When she graduated with a master’s in music from Juilliard, she’d never had to take out a student loan. She had begun her adulthood talented, highly educated, and debt free, and if that wasn’t privilege, she didn’t know what was.
Now the simple goodness of a well-baked loaf of bread brought tears to her eyes.
The soup, bread, and fruit weren’t enough calories for a day. She would be hungry later. Forcing herself to stop eating, she set half the loaf of bread carefully with the grapes. Then she counted the strips of crosshatched leather in the cot.
This cot had eleven strips in length and thirty-five across. How irritating! It didn’t match the first cot at all! She counted them again to be sure. Eleven and thirty-five. Then again. Eleven and thirty-five. Then she pulled her pebbles out of her pocket and counted them. Twenty-one. Twenty-one. Twenty-one.

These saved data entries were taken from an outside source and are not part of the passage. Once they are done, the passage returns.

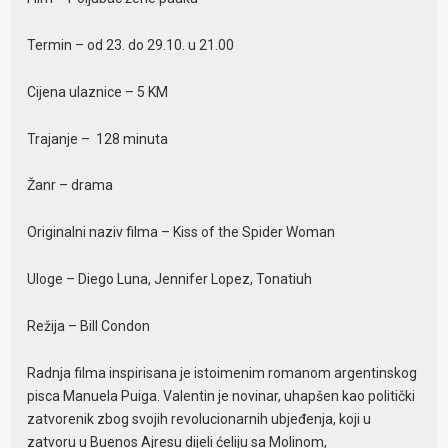
Termin – od 23. do 29.10. u 21.00
Cijena ulaznice – 5 KM
Trajanje – 128 minuta
Žanr – drama
Originalni naziv filma – Kiss of the Spider Woman
Uloge – Diego Luna, Jennifer Lopez, Tonatiuh
Režija – Bill Condon
Radnja filma inspirisana je istoimenim romanom argentinskog
pisca Manuela Puiga. Valentin je novinar, uhapšen kao politički
zatvorenik zbog svojih revolucionarnih ubjeđenja, koji u
zatvoru u Buenos Ajresu dijeli ćeliju sa Molinom,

Finally she forced herself to shove the pebbles back into her pocket. It was much harder to do than she had expected. The only way she could do it was by promising herself that she could count her grapes again.
Her OCD had never been so bad before. When she was at home and comfortable in New York, it was little more than an annoyance. She had to go back into her apartment after leaving to double-check all the appliances and lights were safely off. She never caught a taxi on the left side of the street, even when it was a one-way street. She always counted the light posts on each block as she walked. But it was all manageable.